Not Found――いない③
「正直、また来てくれるとは思ってなかったわ。あんた、ほんとに良い度胸してるわね。そんなに、あたしの身体が見たかっ――」
「――違います」
会話の途中でぶった切って差し上げる。
いちいち彼女の言動に付き合っていたらキリがないということは、入学してわりとすぐに学んだ。

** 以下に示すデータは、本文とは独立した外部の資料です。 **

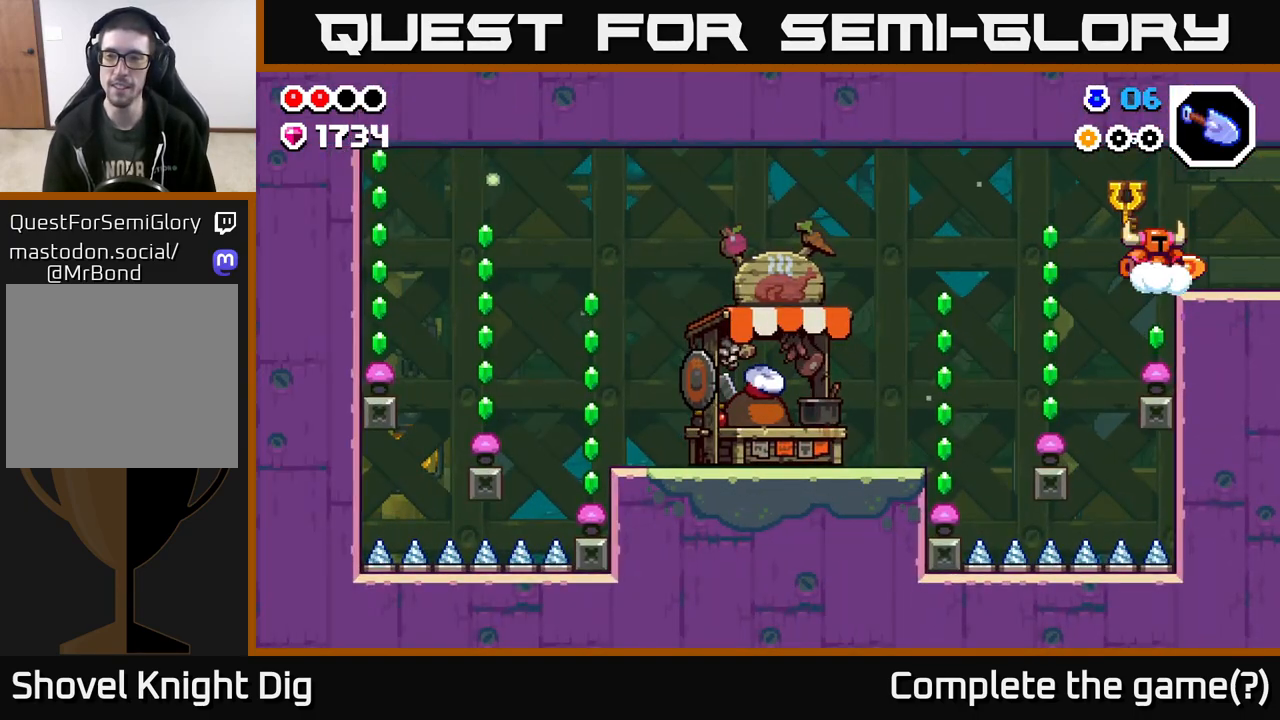
{"buttons": [], "left_stick": "left", "right_stick": "center", "events": [[133, "left_stick", "left"]]}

わずかに色味のある黒湯に透けて、一糸まとわぬ美しい彼女の裸体が揺らいでいる。どこも隠す素振りを見せないあたりが、なんとも天川月乃らしい。
……すごいけどさ。そりゃもう、ものすごいけどさ。
「まず、装甲人型兵器の装備をもらったお礼がしたかったのと、あとは報告です。それと、質問がひとつ」
「ふーん。お礼はいいわ。リサイクル費用助かったくらいだもん。ああ、でも、そうね。もしイツキが士郎ちゃんを超えるパイロットになったら、あたしに童貞ちょうだい?」
ツキノさんが岩肌の壁に肘を置いて、挑戦的な視線を向けてきた。髪の先から水滴が落ちて、大きな胸で弾ける。
これだ。これだよ。
天川月乃はいつだって、力尽くで会話を自分のペースに巻き込もうとする。だが、今日のぼくは違うのだ。いつもならば慌てふためいて否定しただろう。しかし今日は華麗に流し、沈着冷静にこちらのペースで会話をさせてもらう。
いつまでもやられっぱなしだと思うなよ、天川月乃!
「そ、そそそれと、ほ、ほ、ほう報、報こ、こくく――」
「あたしの処女あげるから」
「……」
「…………少し本気。わりと多めに冗談」
完全に固まってしまったぼくの肩へと、ツキノさんが大あくびをして頭を預けた。濡れた髪の冷たい感触が、重く、心地よくのしかかる。
「どう? 嬉しい?」
「……は、はひ? ほひ?」
「はーひふーへほー! きゃっははははは!」
いかん。このままじゃ、いつもの通りだ。
すっかり思考を雪景色状態にされたぼくは、頭を大きく振って黒湯に顔を浸した。
本来なら水でもかぶりたいところだが、わざわざ湯から上がってシャワーまで行って戻ってくるのもマヌケだ。そもそも現時点ですでに、一部彼女には見せられない状態になっている。たったの一言でだ。
しかも、この人はそれを凝視しているときたもんだ。
まったく、小憎たらしいことこの上ない。愚息よ節操を持てと説教をしてやりたい気分だ。
顔を上げてため息をつくと、視線が合った。
「わあ、ステキ。絵に描いたような見事な困り顔。あたしのことキライ?」
「…………好きです。ただし、異常な部分を除けば」
「何言ってんのかわかんないけど、あたしはイツキのこと結構好きよ?」
結構、なんだ……。よくそれでさっきの言葉が出てきたもんだ……。
「聞き分け悪いくらい熱くなるところとか、……この程度の誘惑には乗ってこないくらい一途なところとかね」
驚きのあまり、ずるっとお尻が滑って、鼻まで湯に沈んだ。あわてて浮上して、ぼくはツキノさんの顔を凝視する。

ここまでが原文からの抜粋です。